Puncturing Design’s Status Quo
Deem’s Nu Goteh speaks with designer and activist Ramon Tejada about embracing plurality and expanding the design narrative
In our special new series 15 Minutes on Design & Human·Kind, we connect with outstanding creatives to explore design-led visions for a more equitable and interconnected world. For the latest installment, Deem Journal cofounder Nu Goteh speaks with Rhode Island-based designer, educator, and activist Ramon Tejada.
Tejada’s work focuses on collaboration, inclusion, unearthing, and the responsible expansion of design in a practice he has named “puncturing.” His ongoing project, The Decolonizing [or puncturing, or de-Westernizing, and SHIFTING] Design Reader, is an ever-growing, collaboratively constructed resource aimed at gathering “materials to begin the process of puncturing and making design narratives inclusive.” Goteh and Tejada sat down to discuss Tejada’s approach and changing the narrative by embracing plurality. Their conversation is presented by Deem Journal.
As Tejada notes at the outset of the above-mentioned reader: “Decolonizing is a term that can mean many things to many people. For me, decolonizing is about making space (sometimes taking space…) to allow people that look like me (especially BIPOC people) to be active and essential participants around the table.

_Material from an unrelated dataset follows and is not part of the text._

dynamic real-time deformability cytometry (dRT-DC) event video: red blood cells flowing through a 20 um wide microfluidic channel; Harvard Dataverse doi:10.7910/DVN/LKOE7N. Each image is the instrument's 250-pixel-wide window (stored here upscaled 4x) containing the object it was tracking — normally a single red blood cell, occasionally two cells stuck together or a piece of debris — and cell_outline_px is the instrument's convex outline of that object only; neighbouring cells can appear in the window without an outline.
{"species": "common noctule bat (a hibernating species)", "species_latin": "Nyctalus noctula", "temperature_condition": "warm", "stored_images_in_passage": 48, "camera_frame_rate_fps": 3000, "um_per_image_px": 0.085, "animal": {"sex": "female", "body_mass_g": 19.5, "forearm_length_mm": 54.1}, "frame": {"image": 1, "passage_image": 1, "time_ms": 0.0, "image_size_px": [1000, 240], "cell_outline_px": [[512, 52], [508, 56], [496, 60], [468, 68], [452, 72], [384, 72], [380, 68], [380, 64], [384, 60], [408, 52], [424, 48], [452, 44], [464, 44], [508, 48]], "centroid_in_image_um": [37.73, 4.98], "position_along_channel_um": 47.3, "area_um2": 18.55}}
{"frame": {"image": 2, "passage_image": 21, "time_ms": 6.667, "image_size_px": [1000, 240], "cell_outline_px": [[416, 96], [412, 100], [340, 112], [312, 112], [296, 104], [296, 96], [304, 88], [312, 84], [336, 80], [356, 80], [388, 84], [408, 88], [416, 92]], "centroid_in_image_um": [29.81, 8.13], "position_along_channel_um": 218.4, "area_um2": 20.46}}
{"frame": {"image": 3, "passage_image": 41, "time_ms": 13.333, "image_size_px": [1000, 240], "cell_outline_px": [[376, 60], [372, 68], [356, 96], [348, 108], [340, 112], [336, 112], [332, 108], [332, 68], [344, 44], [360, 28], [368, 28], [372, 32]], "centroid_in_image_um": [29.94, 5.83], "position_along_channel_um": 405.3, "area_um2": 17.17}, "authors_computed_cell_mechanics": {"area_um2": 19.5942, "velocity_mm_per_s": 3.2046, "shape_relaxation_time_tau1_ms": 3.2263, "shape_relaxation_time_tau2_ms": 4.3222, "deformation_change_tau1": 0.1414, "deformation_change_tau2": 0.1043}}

It is about physical visibility, structural change, representation (not tokenism), acknowledgement (of ideas, land, values that were stolen, repressed, etc), giving up (taking) space, “responsible expansion” (recognizing what design has ignored and not valued) of narratives, points of view, perspectives, stories, theories, ideas, geographical references (not just of Northern European and American lineages, which erases everybody else’s identity (colonialism), a diversity of lineages (not just the Bauhaus and all it’s grandchildren), etc. It is about unearthing, shifting the glance, [and] decentering; giving agency, being vulnerable, making mistakes, thinking about our communities (not the design community), thinking about mom/dad/grandparents/your neighbor, our chosen families, acknowledging not knowing and making the periphery the center.” ◆
This series was conceived and curated by Wava Carpenter and Anna Carnick of Design Miami and Anava Projects as an exploration of the Design Miami/ 2021 curatorial theme Human·Kind.
About Human·Kind: As an antidote to our most pressing social and environmental problems, today’s leading-edge design thinking strives to empower traditionally overlooked perspectives while expanding the scope of valued narratives. The process begins with seeing the world for what it is: a network of beings entangled with other beings, whose future is entirely interdependent. The objective is to level hierarchies that elevate humans over other species and to subvert unjust systems that privilege certain people while denying others the full slate of human rights.